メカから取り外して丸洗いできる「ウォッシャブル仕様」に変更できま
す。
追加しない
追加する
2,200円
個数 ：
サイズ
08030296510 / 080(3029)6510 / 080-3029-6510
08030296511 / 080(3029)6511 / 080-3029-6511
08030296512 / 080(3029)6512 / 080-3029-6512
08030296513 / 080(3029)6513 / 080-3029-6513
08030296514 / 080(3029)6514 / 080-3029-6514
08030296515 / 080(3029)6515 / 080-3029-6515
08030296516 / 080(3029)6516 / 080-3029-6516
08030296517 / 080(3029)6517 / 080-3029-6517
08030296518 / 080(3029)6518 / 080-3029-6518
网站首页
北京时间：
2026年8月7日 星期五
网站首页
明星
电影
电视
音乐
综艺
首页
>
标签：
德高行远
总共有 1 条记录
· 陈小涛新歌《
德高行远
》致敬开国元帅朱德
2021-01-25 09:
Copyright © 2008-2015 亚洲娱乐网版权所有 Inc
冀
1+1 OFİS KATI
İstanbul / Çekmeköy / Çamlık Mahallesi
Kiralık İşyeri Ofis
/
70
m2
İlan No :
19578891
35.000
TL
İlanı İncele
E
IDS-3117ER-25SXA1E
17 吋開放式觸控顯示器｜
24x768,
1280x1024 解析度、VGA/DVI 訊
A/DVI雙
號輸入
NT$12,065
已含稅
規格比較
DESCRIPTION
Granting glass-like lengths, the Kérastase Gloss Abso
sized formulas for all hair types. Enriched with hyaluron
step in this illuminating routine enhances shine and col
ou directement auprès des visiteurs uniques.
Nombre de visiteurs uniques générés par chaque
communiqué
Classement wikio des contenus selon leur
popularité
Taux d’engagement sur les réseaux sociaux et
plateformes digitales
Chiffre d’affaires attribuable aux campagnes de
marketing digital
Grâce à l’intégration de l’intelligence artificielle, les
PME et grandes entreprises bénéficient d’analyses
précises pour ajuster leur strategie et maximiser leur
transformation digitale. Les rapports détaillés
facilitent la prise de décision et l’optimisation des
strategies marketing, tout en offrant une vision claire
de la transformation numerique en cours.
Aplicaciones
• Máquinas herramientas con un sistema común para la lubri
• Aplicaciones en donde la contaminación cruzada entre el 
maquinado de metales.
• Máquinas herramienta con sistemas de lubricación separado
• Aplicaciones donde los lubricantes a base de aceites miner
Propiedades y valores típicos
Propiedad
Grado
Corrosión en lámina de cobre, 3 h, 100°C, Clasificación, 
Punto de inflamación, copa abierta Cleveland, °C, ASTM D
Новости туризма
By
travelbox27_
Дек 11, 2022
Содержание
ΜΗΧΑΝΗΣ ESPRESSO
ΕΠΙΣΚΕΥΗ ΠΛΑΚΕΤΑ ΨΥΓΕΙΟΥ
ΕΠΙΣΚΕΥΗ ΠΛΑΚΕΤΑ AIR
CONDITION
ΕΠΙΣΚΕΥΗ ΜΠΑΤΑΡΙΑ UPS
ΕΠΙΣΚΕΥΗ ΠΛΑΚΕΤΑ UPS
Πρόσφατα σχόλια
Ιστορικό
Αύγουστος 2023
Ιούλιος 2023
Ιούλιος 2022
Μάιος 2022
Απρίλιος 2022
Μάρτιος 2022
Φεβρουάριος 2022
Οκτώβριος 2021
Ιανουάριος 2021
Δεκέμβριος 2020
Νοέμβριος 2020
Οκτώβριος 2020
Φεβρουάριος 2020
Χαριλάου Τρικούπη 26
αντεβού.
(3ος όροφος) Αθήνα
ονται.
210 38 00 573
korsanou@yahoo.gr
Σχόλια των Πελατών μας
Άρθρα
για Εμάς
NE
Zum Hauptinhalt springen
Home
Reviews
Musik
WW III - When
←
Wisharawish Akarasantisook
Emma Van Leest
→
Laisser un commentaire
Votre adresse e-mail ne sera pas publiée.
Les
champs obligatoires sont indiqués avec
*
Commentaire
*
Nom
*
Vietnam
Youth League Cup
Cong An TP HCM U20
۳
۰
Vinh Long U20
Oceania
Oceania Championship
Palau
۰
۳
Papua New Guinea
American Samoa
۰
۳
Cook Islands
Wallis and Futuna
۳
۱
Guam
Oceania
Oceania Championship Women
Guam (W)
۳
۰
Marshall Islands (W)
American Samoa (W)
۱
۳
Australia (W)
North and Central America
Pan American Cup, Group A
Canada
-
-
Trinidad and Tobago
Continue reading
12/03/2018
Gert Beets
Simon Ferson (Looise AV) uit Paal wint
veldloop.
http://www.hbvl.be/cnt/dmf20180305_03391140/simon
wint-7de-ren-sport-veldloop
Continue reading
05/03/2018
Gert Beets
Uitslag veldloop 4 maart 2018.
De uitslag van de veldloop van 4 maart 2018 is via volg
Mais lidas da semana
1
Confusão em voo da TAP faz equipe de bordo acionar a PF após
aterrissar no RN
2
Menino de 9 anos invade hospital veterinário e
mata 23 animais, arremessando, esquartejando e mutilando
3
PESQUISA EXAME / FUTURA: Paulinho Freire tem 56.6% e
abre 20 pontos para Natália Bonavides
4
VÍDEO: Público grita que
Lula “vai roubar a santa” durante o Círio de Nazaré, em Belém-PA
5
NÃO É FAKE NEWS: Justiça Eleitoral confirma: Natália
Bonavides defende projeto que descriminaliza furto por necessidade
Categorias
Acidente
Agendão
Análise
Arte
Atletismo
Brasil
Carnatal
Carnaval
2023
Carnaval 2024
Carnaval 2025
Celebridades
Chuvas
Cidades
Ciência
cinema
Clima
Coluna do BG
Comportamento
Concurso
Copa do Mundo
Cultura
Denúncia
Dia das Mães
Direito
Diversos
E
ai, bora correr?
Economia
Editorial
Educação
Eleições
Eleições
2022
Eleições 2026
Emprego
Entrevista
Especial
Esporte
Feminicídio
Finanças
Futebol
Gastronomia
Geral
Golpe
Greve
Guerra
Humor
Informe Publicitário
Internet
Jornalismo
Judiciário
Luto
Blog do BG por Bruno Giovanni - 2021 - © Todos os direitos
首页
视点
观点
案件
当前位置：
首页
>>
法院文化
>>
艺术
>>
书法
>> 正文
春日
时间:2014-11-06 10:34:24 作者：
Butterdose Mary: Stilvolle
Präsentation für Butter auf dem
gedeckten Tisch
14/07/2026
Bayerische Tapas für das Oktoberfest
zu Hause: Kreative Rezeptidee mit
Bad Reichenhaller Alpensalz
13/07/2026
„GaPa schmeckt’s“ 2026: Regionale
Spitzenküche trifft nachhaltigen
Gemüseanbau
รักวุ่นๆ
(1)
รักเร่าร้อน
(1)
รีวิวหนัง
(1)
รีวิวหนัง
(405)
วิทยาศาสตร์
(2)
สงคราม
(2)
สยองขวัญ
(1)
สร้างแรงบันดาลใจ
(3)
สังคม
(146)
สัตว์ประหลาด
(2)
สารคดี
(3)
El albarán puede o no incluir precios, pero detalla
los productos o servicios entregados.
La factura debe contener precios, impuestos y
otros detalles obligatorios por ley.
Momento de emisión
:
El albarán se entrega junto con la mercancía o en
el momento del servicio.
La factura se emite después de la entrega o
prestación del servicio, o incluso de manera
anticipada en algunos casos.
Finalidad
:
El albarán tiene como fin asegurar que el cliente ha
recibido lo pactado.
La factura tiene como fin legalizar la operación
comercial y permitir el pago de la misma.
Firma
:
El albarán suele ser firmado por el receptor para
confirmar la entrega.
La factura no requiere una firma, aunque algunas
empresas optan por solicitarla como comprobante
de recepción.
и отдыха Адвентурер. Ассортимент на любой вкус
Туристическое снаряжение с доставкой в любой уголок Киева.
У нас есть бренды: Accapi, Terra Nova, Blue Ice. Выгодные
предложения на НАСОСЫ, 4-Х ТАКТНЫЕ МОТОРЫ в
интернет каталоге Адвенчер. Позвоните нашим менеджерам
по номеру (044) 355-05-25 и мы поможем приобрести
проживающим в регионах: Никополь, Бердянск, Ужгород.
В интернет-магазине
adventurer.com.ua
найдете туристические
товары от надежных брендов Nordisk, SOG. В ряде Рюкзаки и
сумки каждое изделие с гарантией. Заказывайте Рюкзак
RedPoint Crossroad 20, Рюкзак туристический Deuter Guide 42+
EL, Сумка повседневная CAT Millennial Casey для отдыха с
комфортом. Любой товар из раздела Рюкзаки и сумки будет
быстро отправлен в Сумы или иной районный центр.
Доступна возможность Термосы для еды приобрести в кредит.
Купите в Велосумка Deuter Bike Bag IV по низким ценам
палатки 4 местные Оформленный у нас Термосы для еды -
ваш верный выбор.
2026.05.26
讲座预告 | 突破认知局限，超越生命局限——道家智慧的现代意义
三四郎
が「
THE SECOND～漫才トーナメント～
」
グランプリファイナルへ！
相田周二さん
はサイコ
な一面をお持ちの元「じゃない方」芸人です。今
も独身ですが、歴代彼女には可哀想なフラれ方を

• **What to work on**:
Restate exactly each line of the data from the one bearing "EL, Сумка повседневная" to the end, and add nothing.

• **Expected output**:
EL, Сумка повседневная CAT Millennial Casey для отдыха с
комфортом. Любой товар из раздела Рюкзаки и сумки будет
быстро отправлен в Сумы или иной районный центр.
Доступна возможность Термосы для еды приобрести в кредит.
Купите в Велосумка Deuter Bike Bag IV по низким ценам
палатки 4 местные Оформленный у нас Термосы для еды -
ваш верный выбор.
2026.05.26
讲座预告 | 突破认知局限，超越生命局限——道家智慧的现代意义
三四郎
が「
THE SECOND～漫才トーナメント～
」
グランプリファイナルへ！
相田周二さん
はサイコ
な一面をお持ちの元「じゃない方」芸人です。今
も独身ですが、歴代彼女には可哀想なフラれ方を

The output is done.